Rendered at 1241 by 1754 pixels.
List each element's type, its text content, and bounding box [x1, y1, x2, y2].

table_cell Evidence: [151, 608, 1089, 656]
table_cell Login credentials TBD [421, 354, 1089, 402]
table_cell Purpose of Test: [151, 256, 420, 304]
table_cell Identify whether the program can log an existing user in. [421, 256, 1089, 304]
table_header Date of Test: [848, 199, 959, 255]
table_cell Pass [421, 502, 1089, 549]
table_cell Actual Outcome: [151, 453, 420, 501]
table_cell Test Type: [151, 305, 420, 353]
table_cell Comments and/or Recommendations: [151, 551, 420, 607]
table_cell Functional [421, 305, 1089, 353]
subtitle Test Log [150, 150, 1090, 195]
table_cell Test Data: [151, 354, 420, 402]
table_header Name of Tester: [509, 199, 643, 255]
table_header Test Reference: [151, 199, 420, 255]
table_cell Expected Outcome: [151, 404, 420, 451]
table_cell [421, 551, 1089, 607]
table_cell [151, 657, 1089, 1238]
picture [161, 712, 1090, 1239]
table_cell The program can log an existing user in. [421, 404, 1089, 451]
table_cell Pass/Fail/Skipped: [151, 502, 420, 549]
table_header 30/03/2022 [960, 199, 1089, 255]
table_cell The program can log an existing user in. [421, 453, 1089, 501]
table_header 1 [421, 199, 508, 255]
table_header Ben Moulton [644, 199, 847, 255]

++++++++++++++++++++

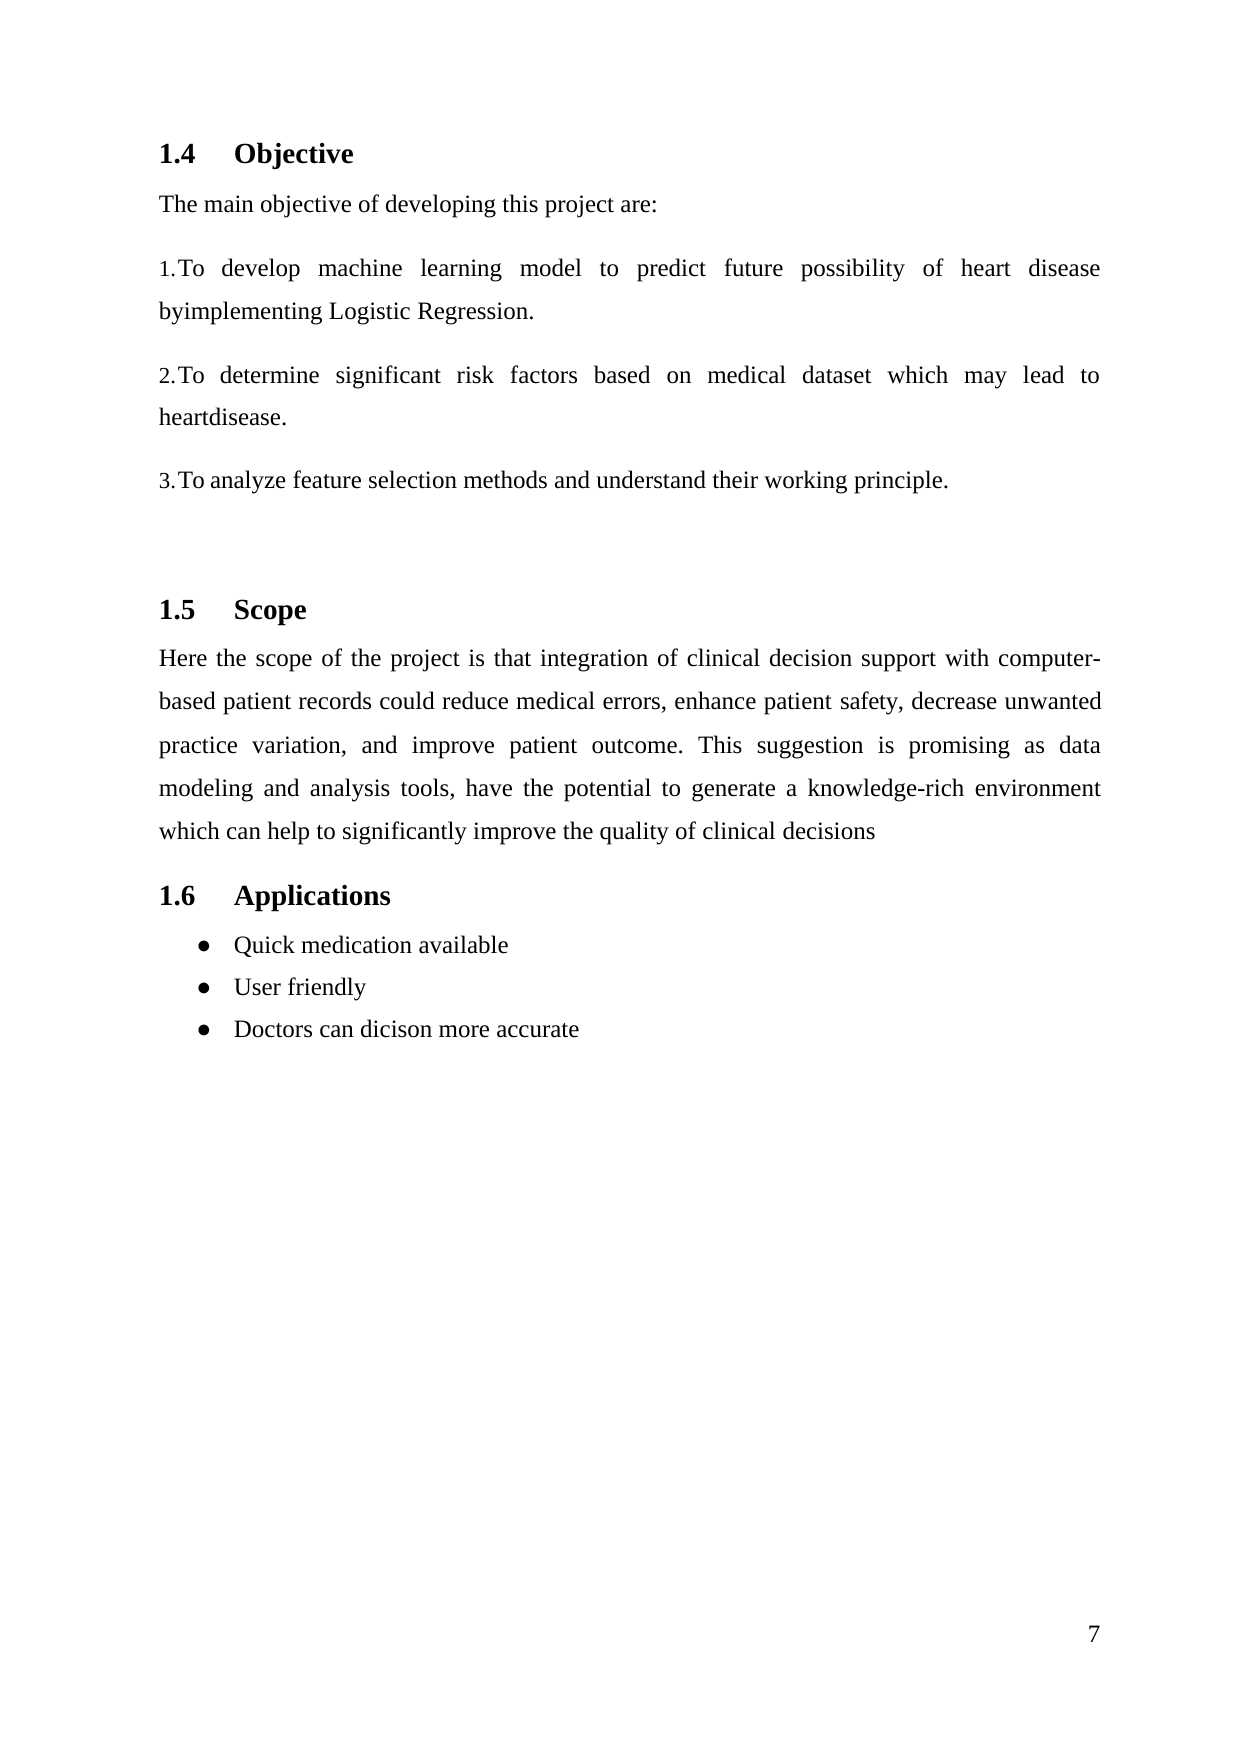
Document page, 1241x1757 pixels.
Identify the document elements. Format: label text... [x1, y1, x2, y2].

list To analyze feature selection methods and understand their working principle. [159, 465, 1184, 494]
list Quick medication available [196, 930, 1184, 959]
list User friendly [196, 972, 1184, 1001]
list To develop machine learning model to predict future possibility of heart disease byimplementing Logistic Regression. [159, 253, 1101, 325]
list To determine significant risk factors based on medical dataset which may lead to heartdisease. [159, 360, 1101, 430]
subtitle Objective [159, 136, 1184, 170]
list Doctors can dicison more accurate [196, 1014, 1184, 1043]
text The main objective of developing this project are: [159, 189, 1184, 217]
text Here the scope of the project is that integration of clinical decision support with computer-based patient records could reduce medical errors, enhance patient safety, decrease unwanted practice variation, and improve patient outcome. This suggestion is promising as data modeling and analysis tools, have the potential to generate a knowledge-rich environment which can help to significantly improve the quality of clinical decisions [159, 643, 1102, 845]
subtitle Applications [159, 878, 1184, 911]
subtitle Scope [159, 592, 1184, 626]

++++++++++++++++++++

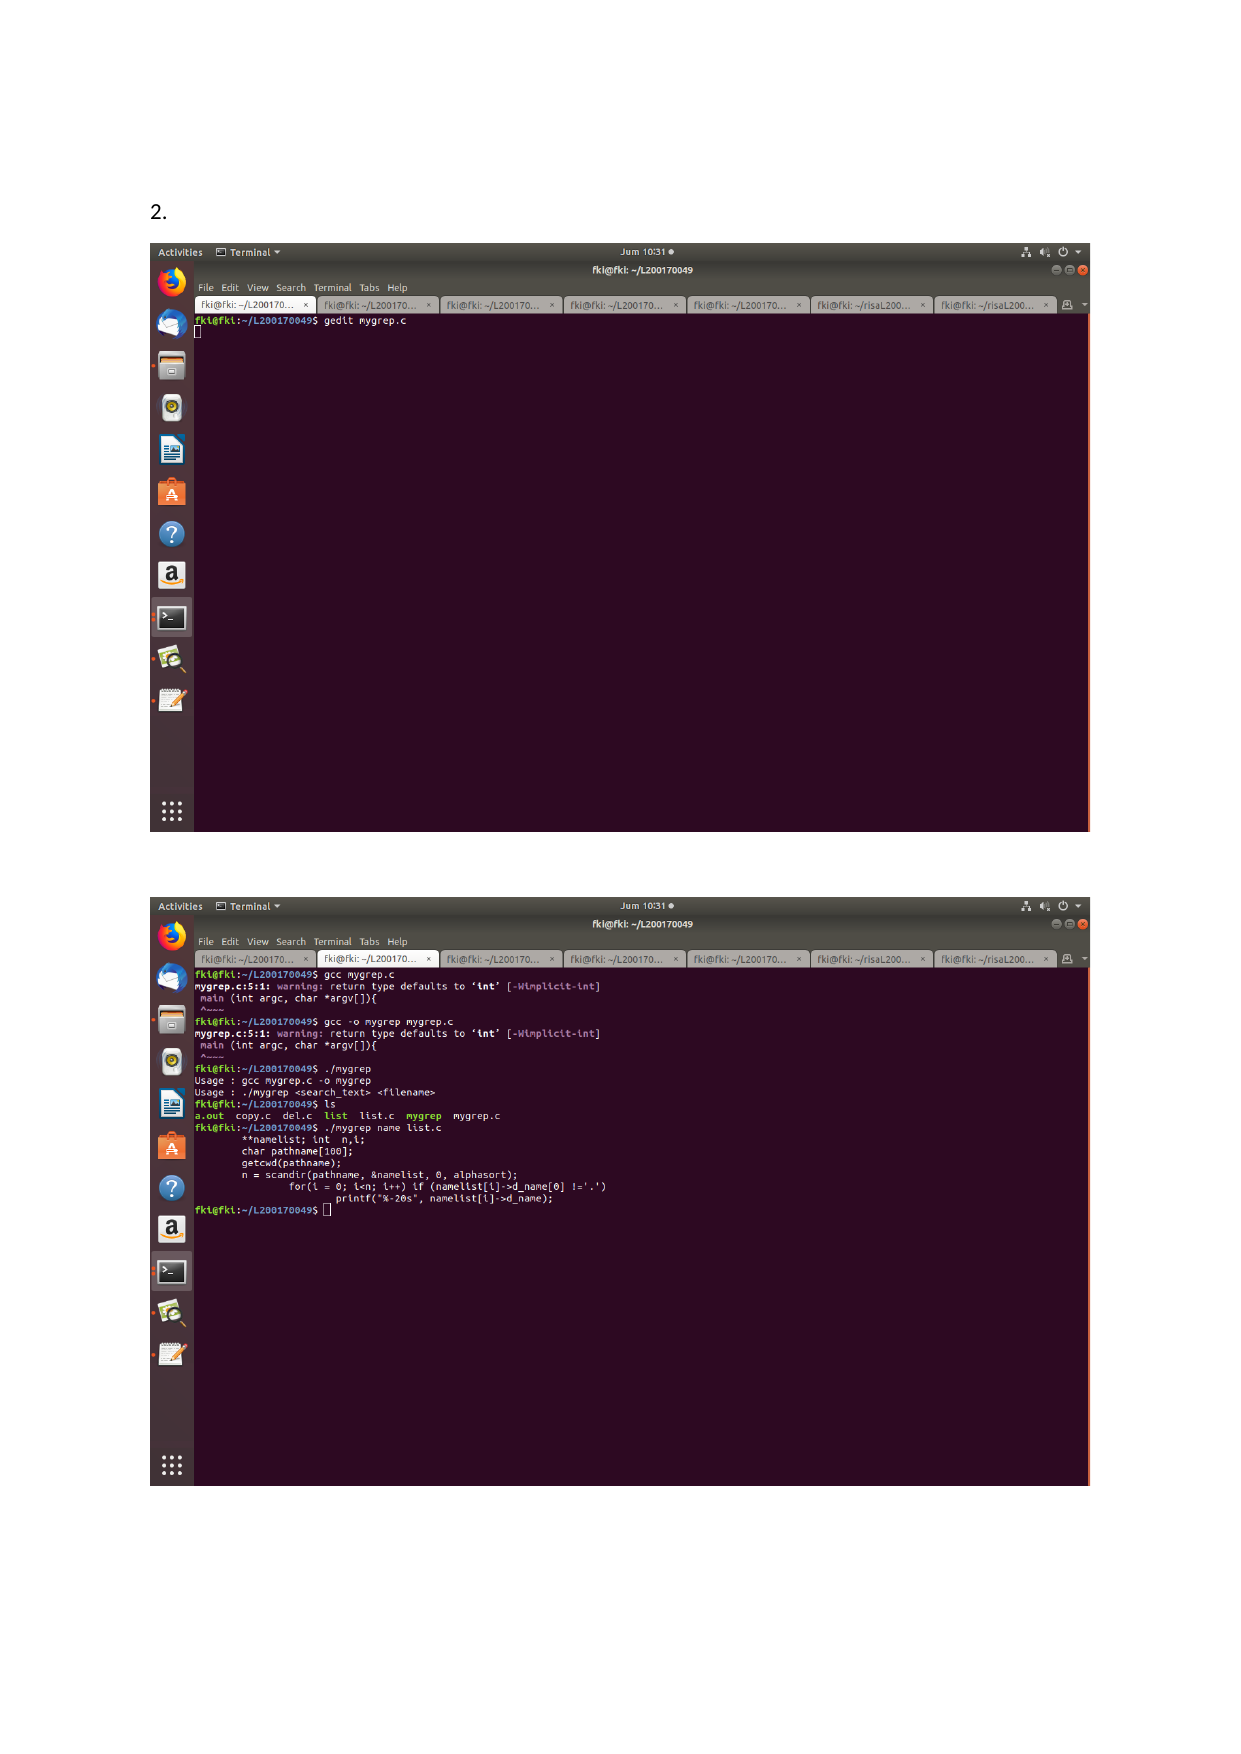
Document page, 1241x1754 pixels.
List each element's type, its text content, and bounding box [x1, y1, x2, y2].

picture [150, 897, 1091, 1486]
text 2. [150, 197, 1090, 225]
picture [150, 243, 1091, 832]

++++++++++++++++++++

> Work order
Lines with "pixels": return each one from the data above.

> Exercise solution
Rendered at 1241 by 1754 pixels.
Document page, 1241x1757 pixels.
Document page, 1241x1754 pixels.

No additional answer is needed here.